Code within Windows is compiled with frame pointers enabled (/Oy-) to enable fast stack walking. Generally, x29 (fp) points to the next link in the chain, which is an {fp, lr} pair, indicating the pointer to the previous frame on the stack and the return address. Third-party code is encouraged to enable frame pointers as well, to allow for improved profiling and tracing.

Exception unwinding

Unwinding during exception handling is assisted through the use of unwind codes. The unwind codes are a sequence of bytes stored in the .xdata section of the executable. They describe the operation of the prologue and epilogue in an abstract manner, such that the effects of a function's prologue can be undone in preparation for backing up to the caller's stack frame. For more information on the unwind codes, see ARM64 exception handling.

The ARM EABI also specifies an exception unwinding model that uses unwind codes. However, the specification as presented is insufficient for unwinding in Windows, which must handle cases where the PC is in the middle of a function prologue or epilogue.

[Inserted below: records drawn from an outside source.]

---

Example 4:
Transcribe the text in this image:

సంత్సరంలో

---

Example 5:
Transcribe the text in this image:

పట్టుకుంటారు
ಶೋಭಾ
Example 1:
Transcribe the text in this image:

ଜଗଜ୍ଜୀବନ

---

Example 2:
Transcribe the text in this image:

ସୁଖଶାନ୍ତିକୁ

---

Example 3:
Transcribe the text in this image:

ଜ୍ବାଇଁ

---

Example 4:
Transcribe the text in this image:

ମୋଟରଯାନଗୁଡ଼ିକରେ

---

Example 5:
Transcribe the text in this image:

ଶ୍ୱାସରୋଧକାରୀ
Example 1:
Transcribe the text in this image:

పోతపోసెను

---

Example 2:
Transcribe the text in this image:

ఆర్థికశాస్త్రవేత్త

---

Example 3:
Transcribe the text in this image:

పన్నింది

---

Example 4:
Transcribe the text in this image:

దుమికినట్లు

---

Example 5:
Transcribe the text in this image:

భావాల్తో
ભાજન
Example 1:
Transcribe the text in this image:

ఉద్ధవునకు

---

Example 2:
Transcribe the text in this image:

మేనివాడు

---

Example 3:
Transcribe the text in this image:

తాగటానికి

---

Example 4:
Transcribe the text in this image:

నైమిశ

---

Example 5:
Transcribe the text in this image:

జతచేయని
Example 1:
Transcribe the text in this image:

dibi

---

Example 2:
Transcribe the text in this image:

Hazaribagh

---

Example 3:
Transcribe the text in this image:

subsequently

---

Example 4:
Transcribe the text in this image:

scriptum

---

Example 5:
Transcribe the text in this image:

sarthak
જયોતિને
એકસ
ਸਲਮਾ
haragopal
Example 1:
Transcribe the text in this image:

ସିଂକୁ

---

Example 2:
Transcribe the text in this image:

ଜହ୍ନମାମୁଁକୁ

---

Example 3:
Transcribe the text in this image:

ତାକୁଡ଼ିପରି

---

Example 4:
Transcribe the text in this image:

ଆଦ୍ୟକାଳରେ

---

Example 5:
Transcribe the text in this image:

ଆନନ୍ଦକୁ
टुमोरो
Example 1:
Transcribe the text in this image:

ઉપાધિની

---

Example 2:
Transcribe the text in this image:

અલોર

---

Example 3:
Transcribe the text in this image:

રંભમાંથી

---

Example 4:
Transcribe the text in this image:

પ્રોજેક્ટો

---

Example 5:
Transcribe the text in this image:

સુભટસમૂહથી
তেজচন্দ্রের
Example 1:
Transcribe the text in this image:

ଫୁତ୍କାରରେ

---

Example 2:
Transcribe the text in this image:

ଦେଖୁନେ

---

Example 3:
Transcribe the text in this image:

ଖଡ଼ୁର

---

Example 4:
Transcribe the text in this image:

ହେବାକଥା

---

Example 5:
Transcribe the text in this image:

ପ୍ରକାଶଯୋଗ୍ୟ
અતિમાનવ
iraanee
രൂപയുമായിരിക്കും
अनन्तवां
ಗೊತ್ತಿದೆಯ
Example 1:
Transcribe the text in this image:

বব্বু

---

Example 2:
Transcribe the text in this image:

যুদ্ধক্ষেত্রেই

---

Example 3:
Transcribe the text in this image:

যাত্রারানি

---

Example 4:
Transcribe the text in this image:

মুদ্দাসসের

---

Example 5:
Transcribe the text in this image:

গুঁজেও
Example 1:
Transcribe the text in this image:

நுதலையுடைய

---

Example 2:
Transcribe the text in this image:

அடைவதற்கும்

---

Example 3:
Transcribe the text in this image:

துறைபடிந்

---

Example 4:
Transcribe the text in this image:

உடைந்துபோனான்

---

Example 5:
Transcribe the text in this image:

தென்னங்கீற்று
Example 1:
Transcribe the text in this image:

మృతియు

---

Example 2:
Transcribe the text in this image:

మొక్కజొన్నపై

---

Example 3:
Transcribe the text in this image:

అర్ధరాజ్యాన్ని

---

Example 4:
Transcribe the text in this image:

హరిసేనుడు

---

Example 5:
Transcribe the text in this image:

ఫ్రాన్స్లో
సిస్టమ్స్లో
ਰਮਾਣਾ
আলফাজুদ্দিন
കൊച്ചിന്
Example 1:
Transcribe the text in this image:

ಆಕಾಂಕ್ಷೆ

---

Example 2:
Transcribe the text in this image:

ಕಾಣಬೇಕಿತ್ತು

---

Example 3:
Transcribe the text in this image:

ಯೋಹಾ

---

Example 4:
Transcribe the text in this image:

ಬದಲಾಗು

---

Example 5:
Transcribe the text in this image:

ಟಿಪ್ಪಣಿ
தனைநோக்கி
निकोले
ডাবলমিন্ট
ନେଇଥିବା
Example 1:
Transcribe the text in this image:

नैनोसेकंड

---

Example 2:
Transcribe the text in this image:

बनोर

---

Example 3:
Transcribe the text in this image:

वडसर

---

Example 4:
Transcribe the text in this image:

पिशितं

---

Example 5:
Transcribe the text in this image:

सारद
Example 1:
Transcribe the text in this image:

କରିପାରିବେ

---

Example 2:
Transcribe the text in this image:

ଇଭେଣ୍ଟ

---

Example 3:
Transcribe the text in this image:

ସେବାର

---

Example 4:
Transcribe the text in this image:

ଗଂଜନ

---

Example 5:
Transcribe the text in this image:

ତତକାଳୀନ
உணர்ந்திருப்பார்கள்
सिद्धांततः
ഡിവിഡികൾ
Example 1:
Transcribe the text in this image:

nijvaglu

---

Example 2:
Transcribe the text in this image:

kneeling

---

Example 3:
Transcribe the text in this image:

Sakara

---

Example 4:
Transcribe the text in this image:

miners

Code that is dynamically generated should be described with dynamic function tables via RtlAddFunctionTable and associated functions, so that the generated code can participate in exception handling.

Cycle counter

All ARMv8 CPUs are required to support a cycle counter register, a 64-bit register that Windows configures to be readable at any exception level, including user mode. It can be accessed via the special PMCCNTR_EL0 register, using the MSR opcode in assembly code, or the _ReadStatusReg intrinsic in C/C++ code.

The cycle counter here is a true cycle counter, not a wall clock. The counting frequency will vary with the processor frequency. If you feel you must know the frequency of the cycle counter, you shouldn't be using the cycle counter. Instead, you want to measure wall clock time, for which you should use QueryPerformanceCounter.